Problem Description
Given an undirected weighted graph with n vertices (labeled 0 to n – 1) and an array of edges (each given as [u, v, w]), a walk on the graph is a sequence of vertices and edges (vertices and edges may repeat). The cost of a walk is defined as the bitwise AND (using the & operator) of all of its edge weights. You are also given several queries; each query is a pair [s, t] asking: what is the minimum possible cost that can be obtained by some walk from vertex s to vertex t? If no such walk exists, return –1.
Key Insights
- A walk may include cycles and extra detours. This means that even if there exists a “direct” s–t path that avoids low bits, we can always detour (go off the direct route and come back) to “force” additional bits to be cleared (changed to 0).

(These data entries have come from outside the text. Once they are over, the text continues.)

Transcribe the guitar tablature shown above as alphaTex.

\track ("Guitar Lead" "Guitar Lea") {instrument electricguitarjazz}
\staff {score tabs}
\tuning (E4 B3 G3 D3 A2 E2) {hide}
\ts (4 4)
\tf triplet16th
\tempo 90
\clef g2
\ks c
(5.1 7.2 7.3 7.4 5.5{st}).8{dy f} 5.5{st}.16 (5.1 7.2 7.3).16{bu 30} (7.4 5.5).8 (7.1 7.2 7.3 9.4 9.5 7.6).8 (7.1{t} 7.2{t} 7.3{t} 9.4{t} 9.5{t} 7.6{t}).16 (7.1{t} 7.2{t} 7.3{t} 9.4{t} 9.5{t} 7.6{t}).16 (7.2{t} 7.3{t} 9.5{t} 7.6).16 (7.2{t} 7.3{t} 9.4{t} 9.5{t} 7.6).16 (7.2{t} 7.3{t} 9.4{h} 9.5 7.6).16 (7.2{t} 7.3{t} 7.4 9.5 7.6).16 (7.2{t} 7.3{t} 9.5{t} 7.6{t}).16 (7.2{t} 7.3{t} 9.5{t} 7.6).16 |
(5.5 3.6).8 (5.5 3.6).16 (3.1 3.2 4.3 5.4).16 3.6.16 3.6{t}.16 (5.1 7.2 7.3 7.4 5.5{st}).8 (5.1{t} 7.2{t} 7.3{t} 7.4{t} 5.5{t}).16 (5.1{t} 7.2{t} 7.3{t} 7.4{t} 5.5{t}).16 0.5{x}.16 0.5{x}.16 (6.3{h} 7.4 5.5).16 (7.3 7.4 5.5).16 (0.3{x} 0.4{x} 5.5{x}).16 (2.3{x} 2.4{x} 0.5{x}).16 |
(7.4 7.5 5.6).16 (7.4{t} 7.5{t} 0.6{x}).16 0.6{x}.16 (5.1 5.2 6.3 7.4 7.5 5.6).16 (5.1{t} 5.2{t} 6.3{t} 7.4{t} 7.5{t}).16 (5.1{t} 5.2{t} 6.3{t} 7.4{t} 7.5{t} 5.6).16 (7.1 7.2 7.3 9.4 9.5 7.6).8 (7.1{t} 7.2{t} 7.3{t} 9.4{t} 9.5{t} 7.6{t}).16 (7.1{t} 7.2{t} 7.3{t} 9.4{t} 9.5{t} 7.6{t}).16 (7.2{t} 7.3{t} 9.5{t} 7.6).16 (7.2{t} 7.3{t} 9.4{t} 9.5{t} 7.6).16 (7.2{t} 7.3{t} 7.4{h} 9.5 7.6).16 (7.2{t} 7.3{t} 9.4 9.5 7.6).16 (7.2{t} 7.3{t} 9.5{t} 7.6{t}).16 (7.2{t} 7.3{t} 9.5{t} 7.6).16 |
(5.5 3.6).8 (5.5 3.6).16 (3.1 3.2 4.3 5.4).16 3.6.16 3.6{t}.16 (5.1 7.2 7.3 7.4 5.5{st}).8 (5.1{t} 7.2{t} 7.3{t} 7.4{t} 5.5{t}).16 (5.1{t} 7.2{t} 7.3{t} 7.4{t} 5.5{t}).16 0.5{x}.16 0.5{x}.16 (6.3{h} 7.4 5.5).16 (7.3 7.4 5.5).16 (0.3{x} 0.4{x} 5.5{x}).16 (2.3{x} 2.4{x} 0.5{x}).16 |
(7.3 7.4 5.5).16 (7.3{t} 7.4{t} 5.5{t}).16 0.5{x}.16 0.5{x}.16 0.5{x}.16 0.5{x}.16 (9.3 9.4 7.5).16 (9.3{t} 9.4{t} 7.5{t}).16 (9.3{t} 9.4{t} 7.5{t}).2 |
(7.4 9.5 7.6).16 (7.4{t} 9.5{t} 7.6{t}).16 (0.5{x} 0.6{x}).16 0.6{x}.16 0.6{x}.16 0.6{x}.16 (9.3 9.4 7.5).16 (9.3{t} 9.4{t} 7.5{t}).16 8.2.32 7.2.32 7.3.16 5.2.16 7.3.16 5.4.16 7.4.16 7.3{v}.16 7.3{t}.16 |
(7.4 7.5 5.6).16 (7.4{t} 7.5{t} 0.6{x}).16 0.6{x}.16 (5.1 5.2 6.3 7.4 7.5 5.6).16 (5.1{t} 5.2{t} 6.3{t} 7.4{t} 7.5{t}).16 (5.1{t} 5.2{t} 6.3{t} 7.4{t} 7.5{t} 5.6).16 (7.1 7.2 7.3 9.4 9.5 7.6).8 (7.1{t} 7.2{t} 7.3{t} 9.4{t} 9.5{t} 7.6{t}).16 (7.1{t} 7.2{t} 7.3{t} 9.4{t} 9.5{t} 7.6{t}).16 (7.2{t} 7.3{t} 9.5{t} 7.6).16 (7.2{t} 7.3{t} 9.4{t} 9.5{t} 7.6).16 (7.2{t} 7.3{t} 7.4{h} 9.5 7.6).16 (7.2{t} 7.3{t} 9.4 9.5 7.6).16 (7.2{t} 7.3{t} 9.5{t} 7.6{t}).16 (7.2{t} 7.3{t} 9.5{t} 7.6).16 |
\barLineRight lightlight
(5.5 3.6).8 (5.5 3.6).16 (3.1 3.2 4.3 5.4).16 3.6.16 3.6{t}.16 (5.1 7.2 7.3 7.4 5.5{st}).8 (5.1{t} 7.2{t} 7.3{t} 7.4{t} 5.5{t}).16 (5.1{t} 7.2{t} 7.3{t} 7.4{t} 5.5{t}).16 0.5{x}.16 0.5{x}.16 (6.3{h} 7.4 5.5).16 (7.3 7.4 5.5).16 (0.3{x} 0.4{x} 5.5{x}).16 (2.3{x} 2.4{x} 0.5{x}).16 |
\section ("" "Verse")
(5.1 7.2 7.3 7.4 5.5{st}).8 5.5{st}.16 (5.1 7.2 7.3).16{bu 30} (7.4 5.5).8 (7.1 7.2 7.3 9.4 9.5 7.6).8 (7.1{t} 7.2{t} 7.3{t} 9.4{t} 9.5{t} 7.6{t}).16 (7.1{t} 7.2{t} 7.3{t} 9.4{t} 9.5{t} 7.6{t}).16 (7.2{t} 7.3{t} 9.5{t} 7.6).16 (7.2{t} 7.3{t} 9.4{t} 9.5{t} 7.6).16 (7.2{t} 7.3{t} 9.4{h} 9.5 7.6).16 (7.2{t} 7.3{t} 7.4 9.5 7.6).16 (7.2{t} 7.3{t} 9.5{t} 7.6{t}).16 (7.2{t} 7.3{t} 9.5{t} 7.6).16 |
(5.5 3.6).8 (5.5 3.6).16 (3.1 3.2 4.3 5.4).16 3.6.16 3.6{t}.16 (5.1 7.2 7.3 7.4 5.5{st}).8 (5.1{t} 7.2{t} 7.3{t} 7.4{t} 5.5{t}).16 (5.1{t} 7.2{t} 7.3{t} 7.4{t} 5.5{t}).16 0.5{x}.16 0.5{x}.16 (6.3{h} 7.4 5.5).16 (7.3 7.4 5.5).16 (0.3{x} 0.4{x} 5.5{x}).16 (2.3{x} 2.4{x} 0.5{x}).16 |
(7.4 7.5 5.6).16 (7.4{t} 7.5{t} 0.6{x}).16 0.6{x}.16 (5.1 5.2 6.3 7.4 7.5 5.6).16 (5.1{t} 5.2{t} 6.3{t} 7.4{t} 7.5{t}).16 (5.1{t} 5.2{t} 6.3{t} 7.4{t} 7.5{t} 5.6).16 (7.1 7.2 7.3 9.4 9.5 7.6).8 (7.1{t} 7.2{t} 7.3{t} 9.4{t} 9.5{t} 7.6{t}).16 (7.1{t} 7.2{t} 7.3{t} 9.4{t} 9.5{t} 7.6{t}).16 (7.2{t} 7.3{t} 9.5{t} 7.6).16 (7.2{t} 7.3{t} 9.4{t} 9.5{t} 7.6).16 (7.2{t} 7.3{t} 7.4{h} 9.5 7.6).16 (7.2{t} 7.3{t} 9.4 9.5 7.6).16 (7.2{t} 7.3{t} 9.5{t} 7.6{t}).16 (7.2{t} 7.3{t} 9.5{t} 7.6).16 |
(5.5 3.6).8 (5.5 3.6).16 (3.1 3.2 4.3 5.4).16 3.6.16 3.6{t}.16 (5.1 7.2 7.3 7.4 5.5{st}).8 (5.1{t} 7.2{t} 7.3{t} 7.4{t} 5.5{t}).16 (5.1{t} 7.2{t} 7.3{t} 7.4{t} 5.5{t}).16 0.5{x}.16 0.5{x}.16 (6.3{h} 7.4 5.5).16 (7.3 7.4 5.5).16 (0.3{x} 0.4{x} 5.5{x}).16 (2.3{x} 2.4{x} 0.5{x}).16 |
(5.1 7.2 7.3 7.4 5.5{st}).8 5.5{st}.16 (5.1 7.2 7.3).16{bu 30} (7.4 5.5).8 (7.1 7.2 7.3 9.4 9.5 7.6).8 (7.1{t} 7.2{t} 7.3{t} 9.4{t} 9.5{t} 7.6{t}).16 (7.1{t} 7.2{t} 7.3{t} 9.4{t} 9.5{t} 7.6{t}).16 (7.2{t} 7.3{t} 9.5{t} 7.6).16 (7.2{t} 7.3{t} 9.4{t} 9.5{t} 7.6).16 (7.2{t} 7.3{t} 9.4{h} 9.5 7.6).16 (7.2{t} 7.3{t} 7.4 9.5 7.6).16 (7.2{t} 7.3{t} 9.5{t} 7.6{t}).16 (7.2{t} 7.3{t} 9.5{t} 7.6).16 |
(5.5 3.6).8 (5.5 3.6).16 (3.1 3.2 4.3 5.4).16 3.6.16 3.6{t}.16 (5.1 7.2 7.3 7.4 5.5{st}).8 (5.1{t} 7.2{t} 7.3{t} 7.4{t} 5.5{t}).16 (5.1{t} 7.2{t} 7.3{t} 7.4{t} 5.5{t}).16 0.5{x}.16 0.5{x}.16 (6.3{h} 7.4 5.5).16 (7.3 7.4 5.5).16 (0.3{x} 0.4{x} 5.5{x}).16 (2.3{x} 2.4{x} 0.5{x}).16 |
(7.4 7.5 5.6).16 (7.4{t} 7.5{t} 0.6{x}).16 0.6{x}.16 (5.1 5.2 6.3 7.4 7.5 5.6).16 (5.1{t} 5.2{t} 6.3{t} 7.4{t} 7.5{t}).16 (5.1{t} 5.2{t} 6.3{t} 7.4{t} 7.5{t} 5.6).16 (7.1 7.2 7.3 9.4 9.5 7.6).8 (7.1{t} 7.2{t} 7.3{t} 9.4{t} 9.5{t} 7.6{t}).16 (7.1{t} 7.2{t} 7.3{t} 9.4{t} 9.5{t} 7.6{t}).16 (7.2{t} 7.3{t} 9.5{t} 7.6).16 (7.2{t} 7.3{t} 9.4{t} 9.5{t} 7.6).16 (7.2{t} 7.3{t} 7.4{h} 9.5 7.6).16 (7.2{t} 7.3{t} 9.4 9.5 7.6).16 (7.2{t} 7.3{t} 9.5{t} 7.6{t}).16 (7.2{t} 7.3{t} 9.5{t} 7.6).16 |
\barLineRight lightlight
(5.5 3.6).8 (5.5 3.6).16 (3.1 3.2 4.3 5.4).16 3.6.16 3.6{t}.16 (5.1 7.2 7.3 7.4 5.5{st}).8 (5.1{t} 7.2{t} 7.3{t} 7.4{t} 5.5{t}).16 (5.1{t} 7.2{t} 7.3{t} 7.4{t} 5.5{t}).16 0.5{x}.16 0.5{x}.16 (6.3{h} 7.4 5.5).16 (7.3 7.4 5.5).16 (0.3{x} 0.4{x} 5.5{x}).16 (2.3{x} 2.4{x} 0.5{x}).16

- For any bit position, if there is at least one edge in the connected component that is missing that bit (i.e. has a 0 in that bit), then it is possible to design an s–t walk that passes through that edge; therefore, that bit can be “cleared” in the final AND.
- Conversely, if in the entire connected component every edge has a certain bit set then no walk between any two vertices in that component can clear that bit.
- Hence, for any query (s, t): if s and t are not in the same connected component (using all edges), the answer is –1; otherwise, the minimum achievable cost equals the bitwise AND over all edge weights in that connected component.
Space and Time Complexity
Time Complexity: O(m · α(n)) for union–find processing of the m edges plus an O(m) pass to compute the per–component AND; O(q) for answering q queries. Space Complexity: O(n) for DSU arrays and O(m) to store the edges.
Solution
We use a disjoint–set union (DSU) structure to find the full connected components of the graph (ignoring weights). Once the components are identified, observe that because we can take arbitrarily long walks (repeating vertices and edges as needed), if there exists even one edge in the component whose weight does not have a given bit set then we may “detour” to include it and force that bit to 0 in our overall AND. Therefore, for any component the best (i.e. minimum) cost achievable on any s–t walk is simply the bitwise AND over the weights of all edges present in that component. (If every edge in the component has a certain bit set, then that bit will be forced to 1; otherwise it can be dropped to 0 by including a detour through an edge that is missing that bit.) The query answer is then: • If s and t are not in the same full component, answer –1. • Otherwise, answer = (AND of all edge weights in the component containing s).
The “gotcha” is to realize that because walks are allowed to be arbitrarily long, you are never forced to “pick” only one particular s–t path. Instead, you can always add a detour to lower the AND value, and as a result the minimum cost is completely determined by the properties of the overall connected component.